Gelet op het vorenstaande heeft de inspecteur de aftrek van de aan de Stichting uitgekeerde bedragen van € 675.000 en € 364.718 terecht geweigerd. Derhalve zijn de beroepen ongegrond verklaard.

2.14.

De rechtbank ziet geen aanleiding voor een proceskostenveroordeling.

Deze uitspraak is gedaan op 22 januari 2015 door mr. D. Hund, voorzitter, mr.drs. M.M. de Werd en mr.dr. M.L.M. van Kempen, rechters, en op dezelfde dag in het openbaar uitgesproken in tegenwoordigheid van mr.
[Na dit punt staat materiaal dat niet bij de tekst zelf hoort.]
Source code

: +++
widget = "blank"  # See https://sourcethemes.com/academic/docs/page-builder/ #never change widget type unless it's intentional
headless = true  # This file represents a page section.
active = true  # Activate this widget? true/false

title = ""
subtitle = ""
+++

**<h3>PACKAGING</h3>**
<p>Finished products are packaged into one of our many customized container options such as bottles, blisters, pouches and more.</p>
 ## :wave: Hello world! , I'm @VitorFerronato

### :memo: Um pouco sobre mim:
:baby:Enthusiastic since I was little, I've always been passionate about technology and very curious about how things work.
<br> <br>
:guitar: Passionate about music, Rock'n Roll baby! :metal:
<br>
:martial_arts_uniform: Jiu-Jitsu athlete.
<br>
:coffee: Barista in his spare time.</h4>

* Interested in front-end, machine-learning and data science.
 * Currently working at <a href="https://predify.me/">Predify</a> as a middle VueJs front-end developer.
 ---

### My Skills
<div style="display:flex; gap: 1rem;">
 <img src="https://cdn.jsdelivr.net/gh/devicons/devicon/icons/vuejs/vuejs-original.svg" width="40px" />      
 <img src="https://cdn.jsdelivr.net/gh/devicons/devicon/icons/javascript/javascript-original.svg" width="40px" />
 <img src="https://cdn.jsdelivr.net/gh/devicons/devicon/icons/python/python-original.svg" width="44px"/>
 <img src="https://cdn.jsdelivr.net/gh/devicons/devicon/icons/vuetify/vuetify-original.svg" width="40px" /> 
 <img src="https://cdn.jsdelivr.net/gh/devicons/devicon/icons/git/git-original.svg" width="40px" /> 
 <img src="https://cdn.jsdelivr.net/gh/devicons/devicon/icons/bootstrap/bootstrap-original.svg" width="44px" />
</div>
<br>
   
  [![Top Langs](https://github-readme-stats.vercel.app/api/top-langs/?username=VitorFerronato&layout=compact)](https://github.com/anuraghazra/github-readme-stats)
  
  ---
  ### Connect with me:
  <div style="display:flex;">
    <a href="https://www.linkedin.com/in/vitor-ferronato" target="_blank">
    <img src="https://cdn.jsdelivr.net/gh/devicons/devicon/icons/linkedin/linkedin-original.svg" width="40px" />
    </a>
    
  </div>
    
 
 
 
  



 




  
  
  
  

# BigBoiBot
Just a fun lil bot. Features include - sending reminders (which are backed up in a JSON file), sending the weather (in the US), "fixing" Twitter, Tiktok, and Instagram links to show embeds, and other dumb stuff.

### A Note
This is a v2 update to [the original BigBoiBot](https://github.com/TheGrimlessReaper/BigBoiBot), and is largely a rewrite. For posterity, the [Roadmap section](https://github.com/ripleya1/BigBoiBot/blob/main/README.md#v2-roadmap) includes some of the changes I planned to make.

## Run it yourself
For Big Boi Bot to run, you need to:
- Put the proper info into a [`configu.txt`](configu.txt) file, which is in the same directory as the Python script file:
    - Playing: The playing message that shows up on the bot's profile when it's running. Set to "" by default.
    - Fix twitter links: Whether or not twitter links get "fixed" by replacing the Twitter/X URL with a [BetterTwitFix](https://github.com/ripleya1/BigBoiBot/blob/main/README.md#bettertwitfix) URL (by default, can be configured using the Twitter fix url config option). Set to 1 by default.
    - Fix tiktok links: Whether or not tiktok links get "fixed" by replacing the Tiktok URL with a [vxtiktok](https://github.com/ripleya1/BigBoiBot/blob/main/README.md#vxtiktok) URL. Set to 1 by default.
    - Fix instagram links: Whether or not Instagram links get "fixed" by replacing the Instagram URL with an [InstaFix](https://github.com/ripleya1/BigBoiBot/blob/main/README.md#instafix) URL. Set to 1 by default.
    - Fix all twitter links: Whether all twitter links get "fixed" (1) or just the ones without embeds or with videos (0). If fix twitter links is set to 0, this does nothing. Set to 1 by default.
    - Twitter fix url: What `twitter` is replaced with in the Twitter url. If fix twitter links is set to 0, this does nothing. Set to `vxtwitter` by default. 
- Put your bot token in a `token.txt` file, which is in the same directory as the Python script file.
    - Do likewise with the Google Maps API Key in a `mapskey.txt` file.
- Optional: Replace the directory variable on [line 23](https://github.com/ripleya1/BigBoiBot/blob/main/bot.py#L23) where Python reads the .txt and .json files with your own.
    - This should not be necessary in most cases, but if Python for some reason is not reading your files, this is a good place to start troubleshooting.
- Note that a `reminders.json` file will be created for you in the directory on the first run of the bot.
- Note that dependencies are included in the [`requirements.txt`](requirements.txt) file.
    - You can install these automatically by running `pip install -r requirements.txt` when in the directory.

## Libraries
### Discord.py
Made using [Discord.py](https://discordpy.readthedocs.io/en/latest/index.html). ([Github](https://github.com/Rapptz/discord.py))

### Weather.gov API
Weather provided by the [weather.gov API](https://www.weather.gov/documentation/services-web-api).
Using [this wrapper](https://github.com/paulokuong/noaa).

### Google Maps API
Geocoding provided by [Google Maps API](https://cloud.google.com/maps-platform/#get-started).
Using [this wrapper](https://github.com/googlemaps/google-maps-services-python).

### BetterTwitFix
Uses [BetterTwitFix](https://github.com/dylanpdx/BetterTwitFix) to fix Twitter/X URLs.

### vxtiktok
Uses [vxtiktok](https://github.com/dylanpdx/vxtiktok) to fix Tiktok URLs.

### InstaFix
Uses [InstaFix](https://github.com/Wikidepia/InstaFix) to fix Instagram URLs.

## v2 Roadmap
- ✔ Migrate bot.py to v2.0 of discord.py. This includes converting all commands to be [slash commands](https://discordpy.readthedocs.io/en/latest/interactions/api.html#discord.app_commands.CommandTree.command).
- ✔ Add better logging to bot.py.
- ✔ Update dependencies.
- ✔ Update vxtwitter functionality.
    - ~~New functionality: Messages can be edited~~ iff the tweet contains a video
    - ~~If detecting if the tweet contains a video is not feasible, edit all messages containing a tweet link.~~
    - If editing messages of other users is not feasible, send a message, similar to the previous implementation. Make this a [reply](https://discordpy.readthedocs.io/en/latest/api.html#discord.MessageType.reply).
B.W. van Eeken-Liu, griffier.

De griffier, De voorzitter,

Afschrift aangetekend verzonden aan partijen op:

Rechtsmiddel

Tegen deze uitspraak kunnen partijen binnen zes weken na de verzenddatum hoger beroep instellen bij het gerechtshof te ‘s-Hertogenbosch (belastingkamer), Postbus 70583,

5201 CZ ’s-Hertogenbosch.

Bij het instellen van hoger beroep dient het volgende in acht te worden genomen:

1. bij het beroepschrift wordt een afschrift van deze uitspraak overgelegd.2 - het beroepschrift moet ondertekend zijn en ten minste het volgende vermelden: a. de naam en het adres van de indiener;

b. een dagtekening;

c. een omschrijving van de uitspraak waartegen het hoger beroep is ingesteld;

d. de gronden van het hoger beroep.

Voor burgers is het mogelijk hoger beroep digitaal in te stellen. Hiervoor kan gebruik worden gemaakt van de formulieren op Rechtspraak.nl / Digitaal loket bestuursrecht.